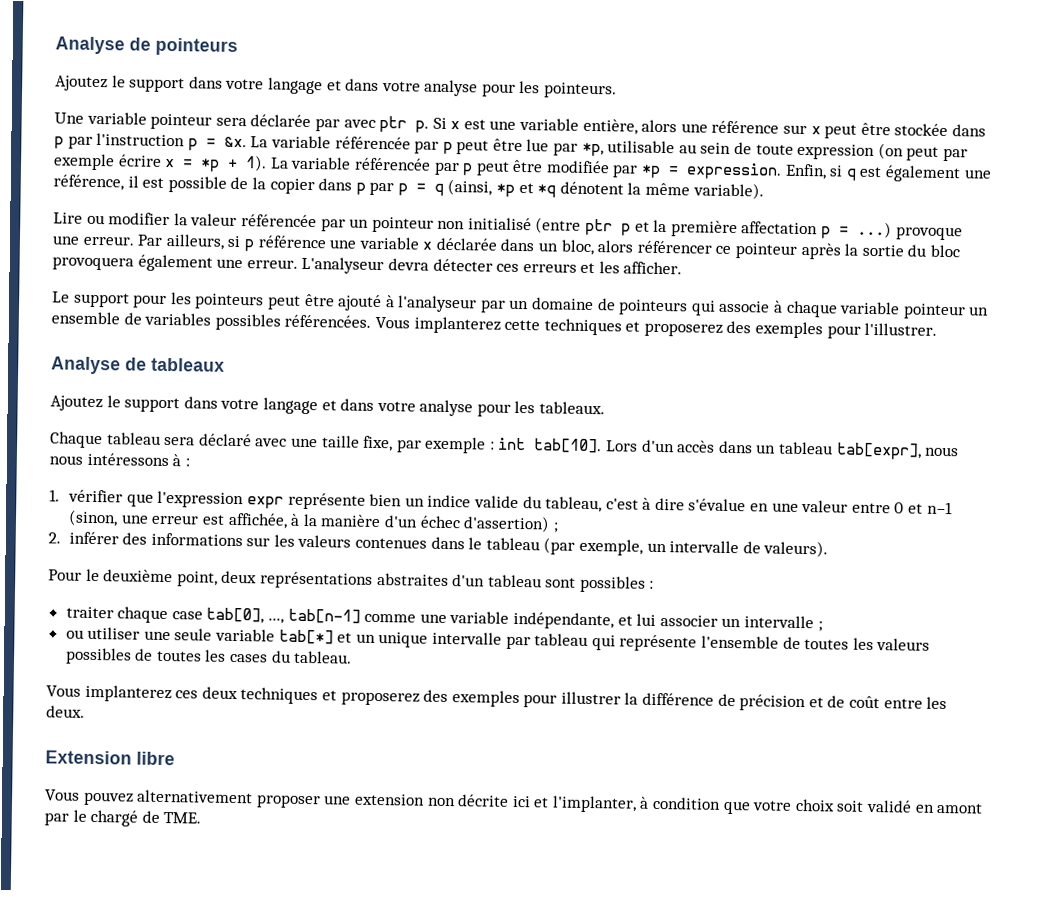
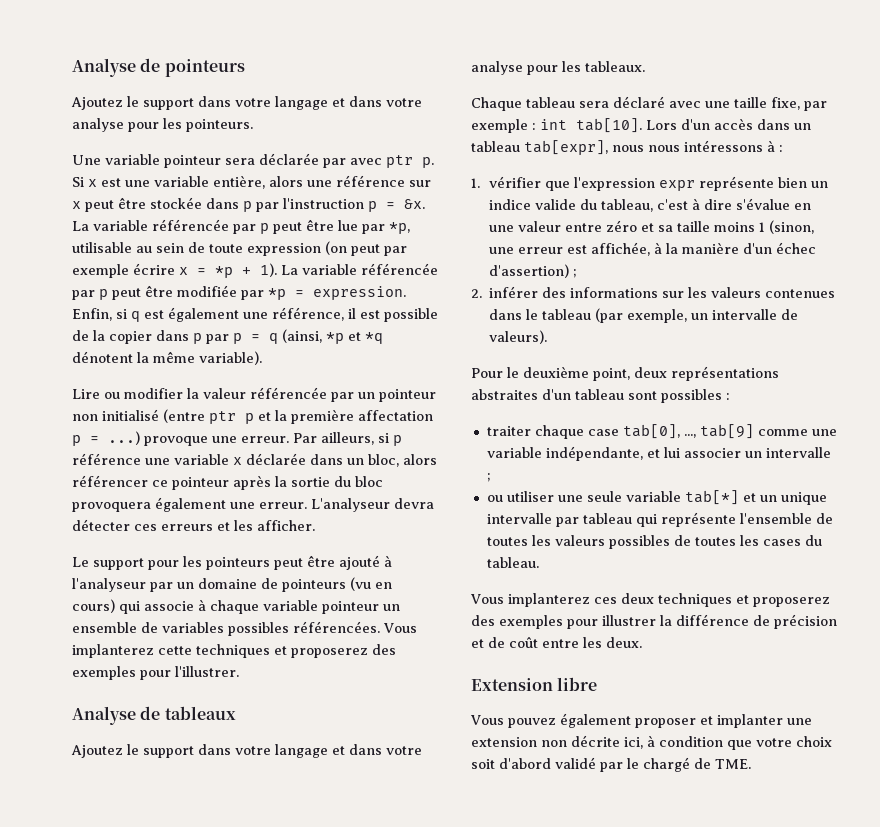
(689, 307) none -> [350,577,392,591] [72,599,115,613] (vu en cours)
[894,501,953,515] 0 et n−1 -> [606,220,766,232] zéro et sa taille moins 1
[287,608,361,624] tab[n-1] -> [699,424,754,439] tab[9]
[137,789,321,809] alternativement proposer -> [560,713,783,728] également proposer et implanter
[511,795,637,813] ici et l'implanter, -> [624,737,643,749] ici,
[866,799,984,814] validé en amont -> [499,757,596,769] d'abord validé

*-*-*

Task directions: For this exercise, write out the listing verbatim and leave every image out.

Final answer:
(689, 307) none -> [350,577,392,591] [72,599,115,613] (vu en cours)
[894,501,953,515] 0 et n−1 -> [606,220,766,232] zéro et sa taille moins 1
[287,608,361,624] tab[n-1] -> [699,424,754,439] tab[9]
[137,789,321,809] alternativement proposer -> [560,713,783,728] également proposer et implanter
[511,795,637,813] ici et l'implanter, -> [624,737,643,749] ici,
[866,799,984,814] validé en amont -> [499,757,596,769] d'abord validé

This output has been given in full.